The cost function J for logistic regression would be described by Cross-Entropy as the following form: $$J = \frac{1}{m} \sum_{i=1}^{m} -y^{(i)}log(h_{\theta}(X^{(i)})) - (1-y^{(i)})log(1-h_{\theta}(X^{(i)}))$$

Softmax Regression

$$p(y^{(i)}=j|x^{(i)};\theta)=\frac{e^{\theta^T_j x^{(i)}}} {\sum_{l=1}^{k} {\theta^T_l x^{(i)}}}$$$$J(\theta) = -\frac{1}{m}(\sum_{i=1}^{m} \sum_{j=1}^{k}1\{y^{(i)}=j\} log\frac{e^{\theta^T_j x^{(i)}}} {\sum_{l=1}^{k} {\theta^T_l x^{(i)}}})+\frac {\lambda}{2} \sum_{i=1}^{m} \sum_{j=0}^{k} \theta_{ij}^2$$

Fitting Error

As we know, simple linear regression can not fit some specific function very well, especially for regular function, i.e. $sin(x)$. So we will add or extract more features to minimize the difference between fitting one and practical one.

Overfitting and underfitting

Two kinds of errors frequently happen when fitting the training data -- Overfit and Underfit.

Overfitting



In [14]:

    
%matplotlib inline
import matplotlib.pyplot as plt
import numpy as np
import math
x = np.linspace(0,4*math.pi,100)
y = map(math.sin,x)
plt.plot(x,y)
plt.plot(x,y,'o')
plt.show()

Underfitting



In [15]:

    
import matplotlib.pyplot as plt
import numpy as np
import math
x = np.linspace(0,4*math.pi,100)
y = map(math.sin,x)
plt.plot(x,y)
plt.plot(x,y,'o')
plt.show()

Bias and Variance

Polynomial Features

The main property of polynomial features is to use complex polynomial combination to represent the regression form, which will take the high order part into account. $$ h_{\theta}(x) = \theta_0 + \theta_1 x_1 + \theta_2 x_2 + \theta_3 x_1^2 + \theta_4 x_2^2 + \theta_5 x_1 x_2 + \theta_6 x_1^2 x_2 + ... $$

But unfortunately, this process will also take some cost problems, etc, overfitting.

Regularization

For avoiding overfitting, to use regularization is a good way to achieve this purpose.

Linear Regression

The cost function will be written as: $$J = \frac{1}{m} \sum_{i=1}^{m} (\theta X^{(i)} - y^{(i)})^2 + \frac{\lambda}{2} \sum_{i=1}^{n} \theta_{i}^2 $$

But there're something needed to be mentioned, the sum of $\theta$ does NOT contain the bias one $\theta_0$ of ${\theta_i}$.

Losgistic Regression

The cost function will be written as: $$J = \frac{1}{m} \sum_{i=1}^{m} -y^{(i)}log(h_{\theta}(X^{(i)})) - (1-y^{(i)})log(1-h_{\theta}(X^{(i)})) + \frac{\lambda}{2} \sum_{i=1}^{n} \theta_{i}^2$$

But there're something needed to be mentioned, the sum of $\theta$ does NOT contain the bias one $\theta_0$ of ${\theta_i}$.

Optimization Objective

Mean Scale

For samples ${X^{(i)}}$, the average of samples: $$ \mu_j = \frac{1}{m} \sum_{i=1}^{m} X^{(i)}_j $$

The variance: $$ \sigma^2_j = \frac{1}{m} \sum_{i=1}^{m} (X^{(i)}_j-\mu_j)^2$$ where the $\sigma$ represents the standard variance.
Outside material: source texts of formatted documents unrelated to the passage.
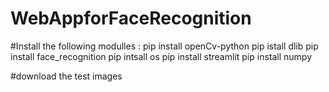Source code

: # WebAppforFaceRecognition
#Install the following modulles :
pip install openCv-python
pip istall dlib
pip install face_recognition
pip intsall os
pip install streamlit
pip install numpy

#download the test images 
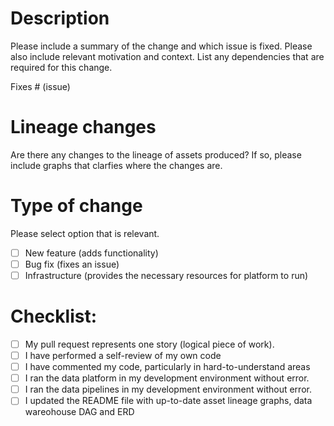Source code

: # Description

Please include a summary of the change and which issue is fixed. Please also include relevant motivation and context. List any dependencies that are required for this change.

Fixes # (issue)

# Lineage changes

Are there any changes to the lineage of assets produced? If so, please include graphs that clarfies where the changes are.

# Type of change

Please select option that is relevant.

- [ ] New feature (adds functionality)
- [ ] Bug fix (fixes an issue)
- [ ] Infrastructure (provides the necessary resources for platform to run)

# Checklist:

- [ ] My pull request represents one story (logical piece of work).
- [ ] I have performed a self-review of my own code
- [ ] I have commented my code, particularly in hard-to-understand areas
- [ ] I ran the data platform in my development environment without error.
- [ ] I ran the data pipelines in my development environment without error.
- [ ] I updated the README file with up-to-date asset lineage graphs, data wareohouse DAG and ERD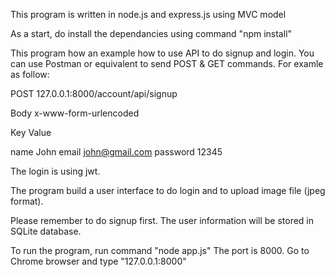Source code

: This program is written in node.js and express.js using MVC model

As a start, do install the dependancies using command "npm install"

This program how an example how to use API to do signup and login. You can use Postman or equivalent to send POST & GET commands. For examle as follow:

POST        127.0.0.1:8000/account/api/signup

Body    x-www-form-urlencoded

Key                     Value

name                  John
email                 john@gmail.com
password              12345



The login is using jwt. 

The program build a user interface to do login and to upload image file (jpeg format).

Please remember to do signup first. The user information will be stored in SQLite database.

To run the program, run command "node app.js" The port is 8000. Go to Chrome browser and type "127.0.0.1:8000"

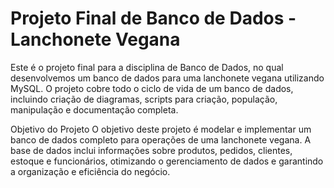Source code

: # Projeto Final de Banco de Dados - Lanchonete Vegana
Este é o projeto final para a disciplina de Banco de Dados, no qual desenvolvemos um banco de dados para uma lanchonete vegana utilizando MySQL. O projeto cobre todo o ciclo de vida de um banco de dados, incluindo criação de diagramas, scripts para criação, população, manipulação e documentação completa.

Objetivo do Projeto
O objetivo deste projeto é modelar e implementar um banco de dados completo para operações de uma lanchonete vegana. A base de dados inclui informações sobre produtos, pedidos, clientes, estoque e funcionários, otimizando o gerenciamento de dados e garantindo a organização e eficiência do negócio.

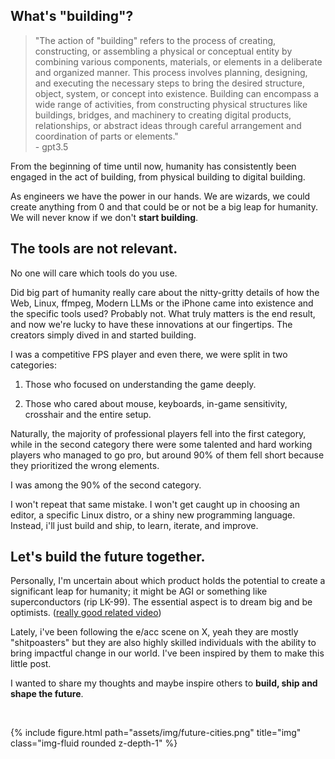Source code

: <!-- ---
layout: post
title: The B in the alphabet stands for build
tags: [tech, computer-science, e/acc, future, build]
date: 2023-08-21 00:00:00
og_image: https://i.imgur.com/vwFzWGt.jpg
image: https://i.imgur.com/vwFzWGt.jpg
--- -->

## What's "building"?

> "The action of "building" refers to the process of creating, constructing, or assembling a physical or conceptual entity by combining various components, materials, or elements in a deliberate and organized manner. This process involves planning, designing, and executing the necessary steps to bring the desired structure, object, system, or concept into existence. Building can encompass a wide range of activities, from constructing physical structures like buildings, bridges, and machinery to creating digital products, relationships, or abstract ideas through careful arrangement and coordination of parts or elements." \
> \- gpt3.5

From the beginning of time until now, humanity has consistently been engaged in the act of building, from physical building to digital building.

As engineers we have the power in our hands. We are wizards, we could create anything from 0 and that could be or not be a big leap for humanity. We will never know if we don't **start building**.

## The tools are not relevant.

No one will care which tools do you use.

Did big part of humanity really care about the nitty-gritty details of how the Web, Linux, ffmpeg, Modern LLMs or the iPhone came into existence and the specific tools used? Probably not. What truly matters is the end result, and now we're lucky to have these innovations at our fingertips. The creators simply dived in and started building.

I was a competitive FPS player and even there, we were split in two categories:

1. Those who focused on understanding the game deeply.

2. Those who cared about mouse, keyboards, in-game sensitivity, crosshair and the entire setup.

Naturally, the majority of professional players fell into the first category, while in the second category there were some talented and hard working players who managed to go pro, but around 90% of them fell short because they prioritized the wrong elements.

I was among the 90% of the second category.

I won't repeat that same mistake. I won't get caught up in choosing an editor, a specific Linux distro, or a shiny new programming language. Instead, i'll just build and ship, to learn, iterate, and improve.

## Let's build the future together.

Personally, I'm uncertain about which product holds the potential to create a significant leap for humanity; it might be AGI or something like superconductors (rip LK-99). The essential aspect is to dream big and be optimists. ([really good related video](https://www.youtube.com/watch?v=o48X3_XQ9to))

Lately, i've been following the e/acc scene on X, yeah they are mostly "shitpoasters" but they are also highly skilled individuals with the ability to bring impactful change in our world. I've been inspired by them to make this little post.

I wanted to share my thoughts and maybe inspire others to **build, ship and shape the future**.

&nbsp;

{% include figure.html path="assets/img/future-cities.png" title="img" class="img-fluid rounded z-depth-1" %}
The process of Mean Scale: $$ X^{(i)}_j \leftarrow \frac {X^{(i)}_j-\mu_j} {\sigma_j} $$

Gradient Descent

For cost function with regularization, we have $$J = \frac{1}{m} \sum_{i=1}^{m} (\theta X^{(i)} - y^{(i)})^2 + \frac{\lambda}{2} \sum_{i=1}^{n} \theta_{i}^2 $$ We can get the derivative partial part of cost function as the form: $$ \frac {\partial J} {\partial \theta_j} = \frac{2}{m} \sum_{i=1}^{m} (X_j^{(i)}-\mu_j)X_j^{(i)} + \lambda \theta_j$$ Notice that $\theta_0$ doesn't take in account.

For gaussian gradient descent algorithm, we have: $$\theta_j = \theta_j - \alpha \frac {\partial J} {\partial \theta_j}$$ where $\alpha$ is the learning rate.